Quando entra in scena nell’Antonio e Cleopatra di Shakespeare, la regina esordisce con una frase – lievemente petulante – in cui richiede al romano quanto la ami; e attorno a lei sulla scena si muove un complesso meccanismo di banchetti e libagioni alla sua salute, severamente stigmatizzati dall’austero Cesare. Questo perché, continua Livia Capponi, “le fonti di cui disponiamo sono le stesse su cui si sono basate le opere teatrali ma anche i film su Cleopatra: si tratta tuttavia di fonti che non colgono la sua molteplicità, o perché non la capiscono o perché non vogliono comprenderla. Ad esempio ritraggono Cleopatra come una donna capricciosa che banchettava e si ubriacava anche in situazioni tragiche, perfino alla vigilia di una battaglia, senza considerare che questi eccessi vanno letti come riconoscimento da parte sua del ruolo che l’alcol tradizionalmente ricopre nelle civiltà orientali come strumento di preparazione al combattimento”.
“Plutarco ci racconta che Cleopatra fu la prima della sua dinastia a imparare la lingua egiziana parlata dal proprio popolo; non solo, volle andare a rendere personalmente omaggio ai tempi di Menfi, Tebe, Luxor, sedi di dinastie sacerdotali con forte influenza politica”, continua. Il tentativo da parte di Cleopatra di mostrarsi come sovrana attenta alle tradizioni dei popoli su cui regnava trova il culmine in una sorta di auto-divinizzazione: “La regina stessa diede molto adito alla presentazione di sé stessa sotto forma di Iside, la dea che regolava il corso degli astri; si presentava come madre di Horus – il bambino divino vendicatore dell’uccisione del padre Osiride – per rivolgersi al pubblico, e non solo a quello egiziano. Dopo le Idi di marzo infatti il ruolo di un bambino vendicatore dell’uccisione di un padre divinizzato risulta sicuramente significativo anche per i romani”.

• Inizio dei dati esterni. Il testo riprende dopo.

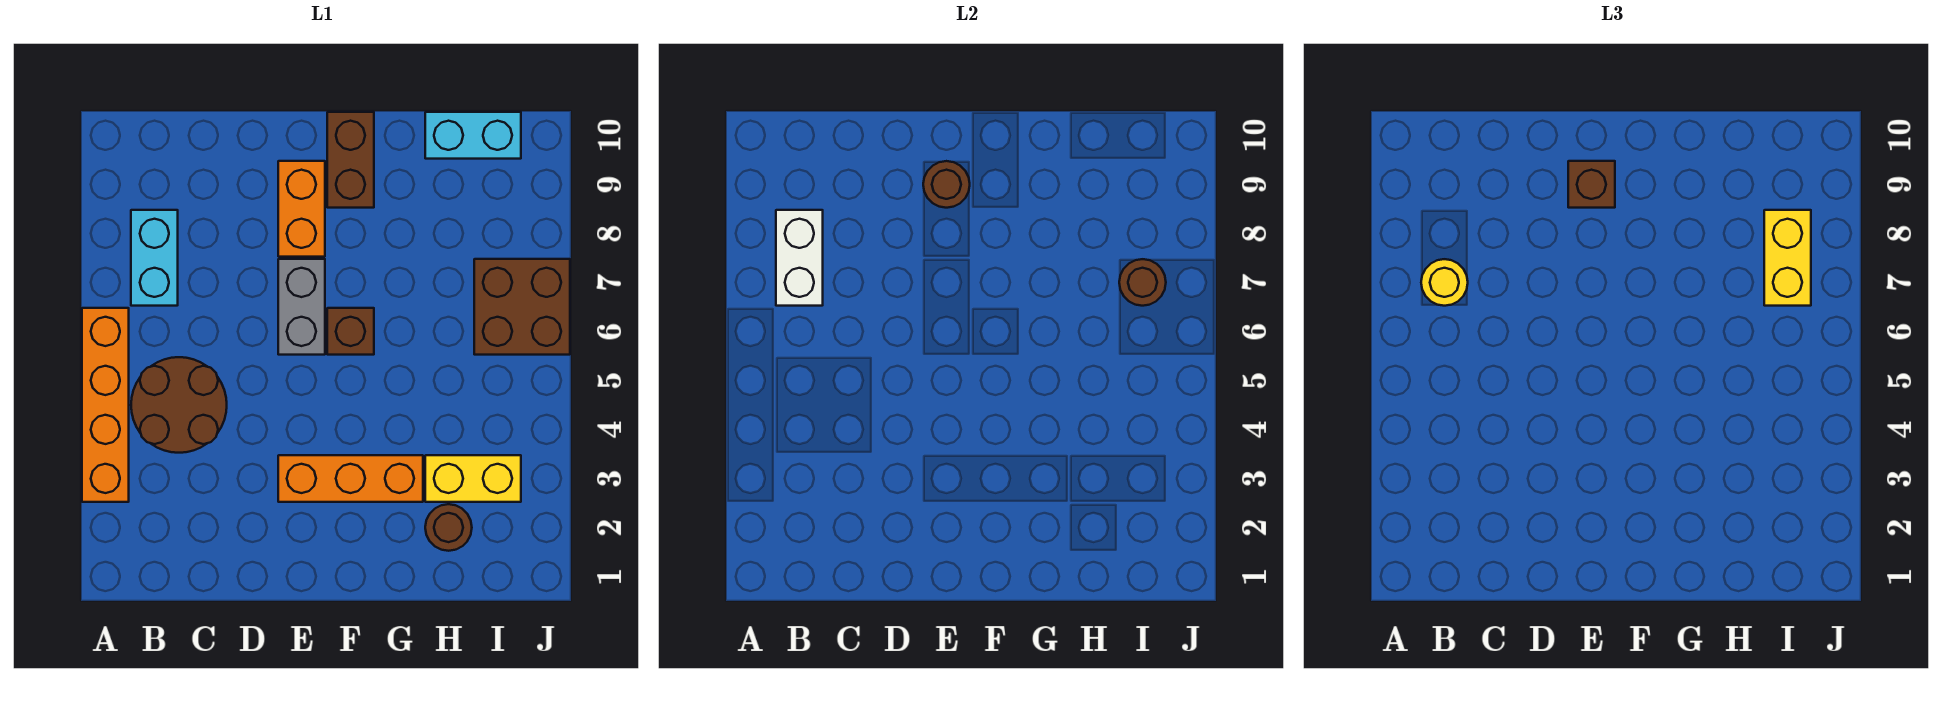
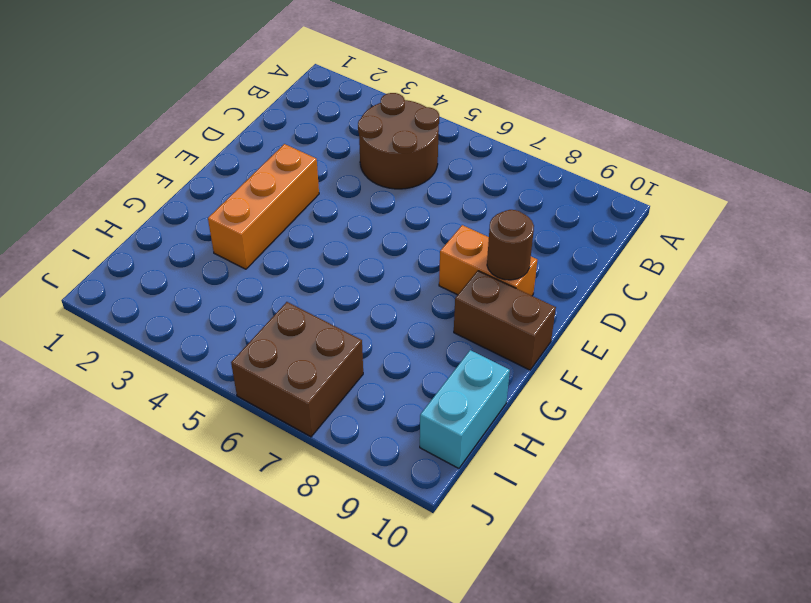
none -> orange brick A3:A6 level 1
none -> cyan brick B7:B8 level 1
none -> grey brick E6:E7 level 1

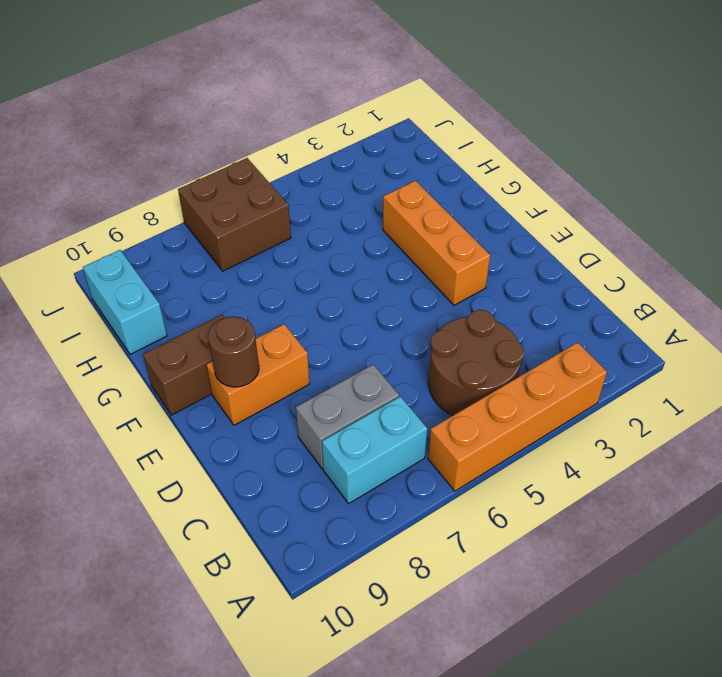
grey brick C7:C8 level 1 -> grey brick E6:E7 level 1
none -> brown brick F6 level 1
none -> brown round brick H2 level 1
none -> yellow brick H3:I3 level 1

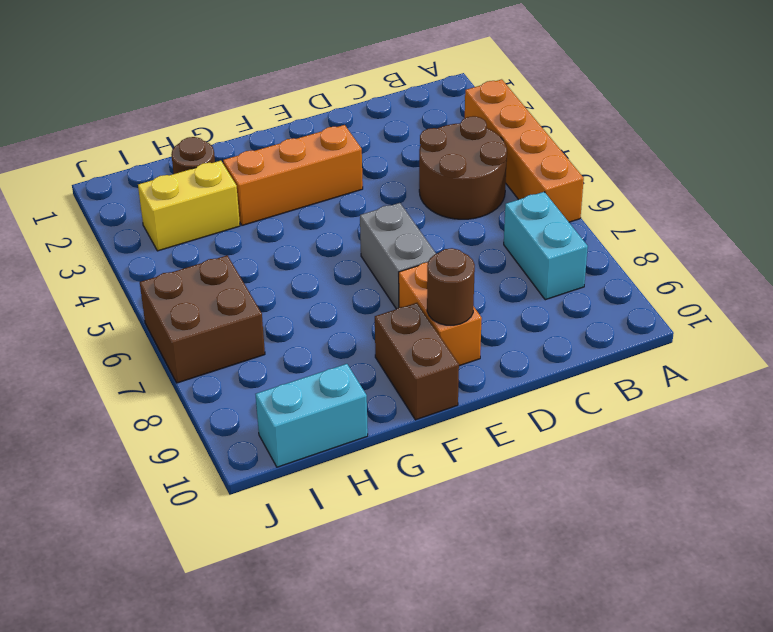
none -> brown brick F6 level 1
none -> white brick B7:B8 level 2
none -> brown round brick I7 level 2

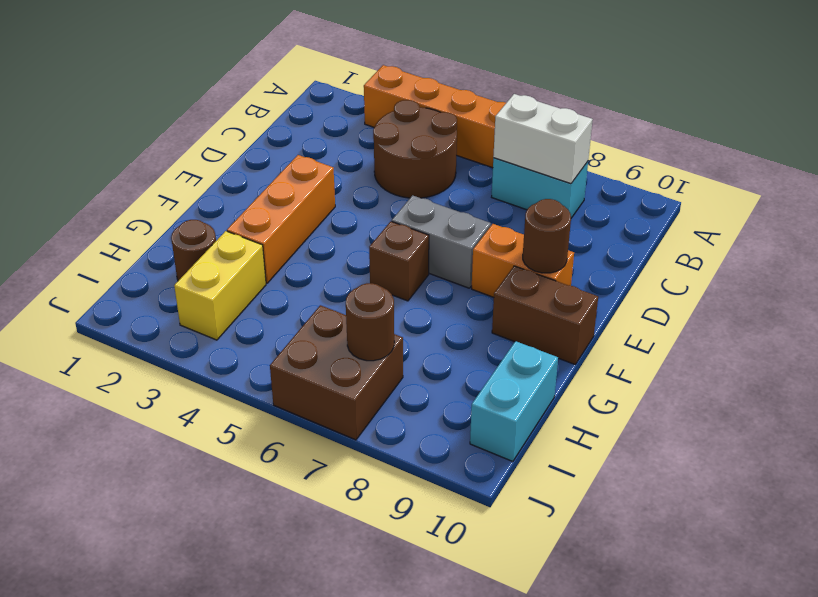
none -> yellow round brick B7 level 3
none -> brown brick E9 level 3
none -> yellow brick I7:I8 level 3

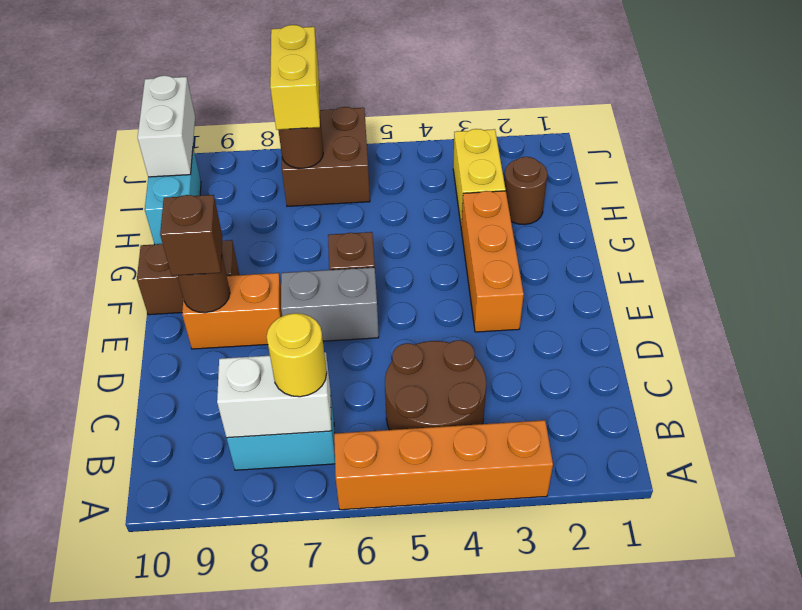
yellow brick I7:J7 level 3 -> yellow brick I7:I8 level 3
white brick I10:J10 level 2 -> none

Perfino il suicidio di Cleopatra, evento ben presente all’immaginario collettivo grazie a una studiatissima liturgia della morte, potrebbe essere una messa in scena. “Secondo alcuni studiosi fu Ottaviano a diffondere l’immagine di Cleopatra con l’aspide al braccio, nonostante che il suicidio potesse essere avvenuto per ingestione di veleno. Non è detto tuttavia che quest’artificio non derivi da Cleopatra stessa, che potrebbe aver inscenato la morte per morso avvelenato allo scopo di ravvicinarsi ulteriormente, anche nel suicidio, a Iside, la dea del serpente. Questo gesto mirava senz’altro a salvaguardare la vita dei figli che aveva chiesto più volte a Ottaviano di risparmiare”, conclude Livia Capponi. Anche per questo è difficile individuare la vera Cleopatra fra le tante immagini che si sovrappongono velandola: “Per farlo, dobbiamo leggere i documenti, i papiri che testimoniano la sua politica economica: ne emerge una donna cauta, non una vamp, che mirava a ricreare un grande impero il cui centro non sarebbe sicuramente stato Roma. Se Cleopatra avesse vinto, avremmo avuto un Occidente diverso, che sarebbe stato in grado di dialogare meglio con la realtà mediorientale”.